Could you return the data below exactly as it appears?

________

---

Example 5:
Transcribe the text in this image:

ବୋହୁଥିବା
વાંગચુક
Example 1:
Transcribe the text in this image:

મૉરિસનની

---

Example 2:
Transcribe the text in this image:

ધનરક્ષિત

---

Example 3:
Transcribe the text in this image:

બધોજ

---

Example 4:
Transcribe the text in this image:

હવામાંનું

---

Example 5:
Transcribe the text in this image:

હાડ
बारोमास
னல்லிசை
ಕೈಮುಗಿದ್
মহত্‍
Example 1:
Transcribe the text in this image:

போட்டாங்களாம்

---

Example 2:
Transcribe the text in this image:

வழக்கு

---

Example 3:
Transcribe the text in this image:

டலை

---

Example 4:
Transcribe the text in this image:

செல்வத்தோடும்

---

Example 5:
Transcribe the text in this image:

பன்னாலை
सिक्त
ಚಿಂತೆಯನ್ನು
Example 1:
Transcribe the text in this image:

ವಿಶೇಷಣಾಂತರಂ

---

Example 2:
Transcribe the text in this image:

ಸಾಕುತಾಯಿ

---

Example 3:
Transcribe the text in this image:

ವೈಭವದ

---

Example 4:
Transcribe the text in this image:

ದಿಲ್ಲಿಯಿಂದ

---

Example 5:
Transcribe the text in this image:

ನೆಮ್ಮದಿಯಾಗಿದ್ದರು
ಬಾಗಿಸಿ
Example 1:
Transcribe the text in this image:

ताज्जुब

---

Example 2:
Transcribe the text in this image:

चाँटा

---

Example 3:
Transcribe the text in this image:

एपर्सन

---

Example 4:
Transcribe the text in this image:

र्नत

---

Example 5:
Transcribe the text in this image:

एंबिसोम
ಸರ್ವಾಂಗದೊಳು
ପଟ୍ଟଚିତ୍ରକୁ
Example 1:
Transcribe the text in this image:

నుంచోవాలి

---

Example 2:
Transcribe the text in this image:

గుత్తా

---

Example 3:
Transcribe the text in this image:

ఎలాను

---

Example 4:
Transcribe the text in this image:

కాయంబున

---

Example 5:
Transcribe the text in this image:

________

COMPLETED EXERCISE:
---

Example 5:
Transcribe the text in this image:

ବୋହୁଥିବା
વાંગચુક
Example 1:
Transcribe the text in this image:

મૉરિસનની

---

Example 2:
Transcribe the text in this image:

ધનરક્ષિત

---

Example 3:
Transcribe the text in this image:

બધોજ

---

Example 4:
Transcribe the text in this image:

હવામાંનું

---

Example 5:
Transcribe the text in this image:

હાડ
बारोमास
னல்லிசை
ಕೈಮುಗಿದ್
মহত্‍
Example 1:
Transcribe the text in this image:

போட்டாங்களாம்

---

Example 2:
Transcribe the text in this image:

வழக்கு

---

Example 3:
Transcribe the text in this image:

டலை

---

Example 4:
Transcribe the text in this image:

செல்வத்தோடும்

---

Example 5:
Transcribe the text in this image:

பன்னாலை
सिक्त
ಚಿಂತೆಯನ್ನು
Example 1:
Transcribe the text in this image:

ವಿಶೇಷಣಾಂತರಂ

---

Example 2:
Transcribe the text in this image:

ಸಾಕುತಾಯಿ

---

Example 3:
Transcribe the text in this image:

ವೈಭವದ

---

Example 4:
Transcribe the text in this image:

ದಿಲ್ಲಿಯಿಂದ

---

Example 5:
Transcribe the text in this image:

ನೆಮ್ಮದಿಯಾಗಿದ್ದರು
ಬಾಗಿಸಿ
Example 1:
Transcribe the text in this image:

ताज्जुब

---

Example 2:
Transcribe the text in this image:

चाँटा

---

Example 3:
Transcribe the text in this image:

एपर्सन

---

Example 4:
Transcribe the text in this image:

र्नत

---

Example 5:
Transcribe the text in this image:

एंबिसोम
ಸರ್ವಾಂಗದೊಳು
ପଟ୍ଟଚିତ୍ରକୁ
Example 1:
Transcribe the text in this image:

నుంచోవాలి

---

Example 2:
Transcribe the text in this image:

గుత్తా

---

Example 3:
Transcribe the text in this image:

ఎలాను

---

Example 4:
Transcribe the text in this image:

కాయంబున

---

Example 5:
Transcribe the text in this image:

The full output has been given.